Production of Cotton Byproducts
To persons familiar with the history of McCormick, the Dorn Mill stands as a symbol of the influence of the Dorn family in the region. It rests on land previously owned by Gold Mine "Billy" Dorn and Cyrus McCormick, inventor of the reaper.
Cyrus McCormick influenced the location of the railroad and in 1881 donated 40 acres of land for a town. By 1883, this town had a population of 200 people, and cotton gins and shipping were the major economic activities. In 1898, the McCormick's conveyed this portion of land to the railroad for construction of a steam-powered cotton seed oil mill and cotton gin.

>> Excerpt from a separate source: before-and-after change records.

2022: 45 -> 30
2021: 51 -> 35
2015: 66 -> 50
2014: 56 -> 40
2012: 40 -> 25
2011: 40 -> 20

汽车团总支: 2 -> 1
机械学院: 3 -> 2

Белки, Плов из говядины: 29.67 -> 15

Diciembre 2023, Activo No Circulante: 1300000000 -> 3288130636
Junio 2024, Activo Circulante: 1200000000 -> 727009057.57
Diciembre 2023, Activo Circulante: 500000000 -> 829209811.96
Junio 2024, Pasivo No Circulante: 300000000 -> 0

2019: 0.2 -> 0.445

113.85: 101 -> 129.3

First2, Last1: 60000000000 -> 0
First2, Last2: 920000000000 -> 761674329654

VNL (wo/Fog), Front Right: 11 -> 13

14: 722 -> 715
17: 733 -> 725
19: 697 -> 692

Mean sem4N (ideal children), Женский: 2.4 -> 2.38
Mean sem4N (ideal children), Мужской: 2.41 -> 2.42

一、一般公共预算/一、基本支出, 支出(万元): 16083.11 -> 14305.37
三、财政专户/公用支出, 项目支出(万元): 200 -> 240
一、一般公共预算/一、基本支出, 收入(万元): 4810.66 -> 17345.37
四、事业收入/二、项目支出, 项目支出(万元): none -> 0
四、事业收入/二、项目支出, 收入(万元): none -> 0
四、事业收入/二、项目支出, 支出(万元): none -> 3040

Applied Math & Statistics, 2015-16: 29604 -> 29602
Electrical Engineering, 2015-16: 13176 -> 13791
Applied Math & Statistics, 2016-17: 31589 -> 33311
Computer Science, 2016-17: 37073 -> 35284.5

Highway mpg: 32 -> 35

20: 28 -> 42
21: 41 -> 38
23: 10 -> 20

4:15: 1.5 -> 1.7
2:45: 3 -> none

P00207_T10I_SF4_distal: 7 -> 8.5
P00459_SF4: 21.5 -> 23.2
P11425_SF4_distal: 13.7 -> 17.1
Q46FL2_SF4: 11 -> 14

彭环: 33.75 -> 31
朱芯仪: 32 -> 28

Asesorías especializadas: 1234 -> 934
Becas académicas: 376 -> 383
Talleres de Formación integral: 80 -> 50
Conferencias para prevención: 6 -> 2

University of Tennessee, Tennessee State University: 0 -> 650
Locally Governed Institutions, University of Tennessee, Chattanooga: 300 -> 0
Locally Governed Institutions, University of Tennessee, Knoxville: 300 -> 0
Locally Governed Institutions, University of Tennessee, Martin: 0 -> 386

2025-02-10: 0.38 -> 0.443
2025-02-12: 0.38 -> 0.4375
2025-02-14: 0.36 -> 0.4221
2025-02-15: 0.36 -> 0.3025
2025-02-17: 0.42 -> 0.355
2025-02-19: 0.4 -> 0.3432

After the invention of the cotton gin in 1793, the south became dependent on the one-crop economy of cotton. With the developing railroad system, which allowed more cotton to reach the marketplace, and introduction of textile manufacturing in the 1880s, the economy continued to be dominated by the growth, milling, and shipping of cotton products. Cottonseed, a byproduct of the ginning process, was viewed as having little value other than feed for livestock.
By the time of the mill's transformation into a highly engineered plant utilizing steam power, the energy saving methods pioneered by Oliver Evans (1795) were widely implemented. Corn and wheat moved by cups and belts (vertically) and screw conveyors (horizontally) through the milling process. The plant only required two employees, one to power the boilers and engines and the second the run the mill. The related lumberyard (owned by M.G. and J.J. Dorn) across the tracks to the northeast continued to provide sawdust/shavings as fuel for the steam plants. When the milling production ceased in the 1940s, the steam engines powered the cotton gin into the 1950s.
Loss of Productivity
Planters continued to meet the industrial demands and paid little attention to land conservation practices which reduced the natural productivity of the soil. In 1919 the boil weevil introduced yet another disastrous problem.
In response to the destruction of the main money crop, farmers finally made efforts towards crop diversification and livestock production. In the early 1920s, M.G. & J.J. Dorn (great-nephews of "Billy" Dorn) converted the mill for the production of meal, flour, and animal feed.
The cottonseed oil industry attained commercial importance in the South in the 1880s. The industry used the seed (a by product of cotton ginning) to produce marketable commodities such as: seed hulls for stock feed or fuel; linters for stuffing mattresses and pillows; and crude seed oil refined as edible oil.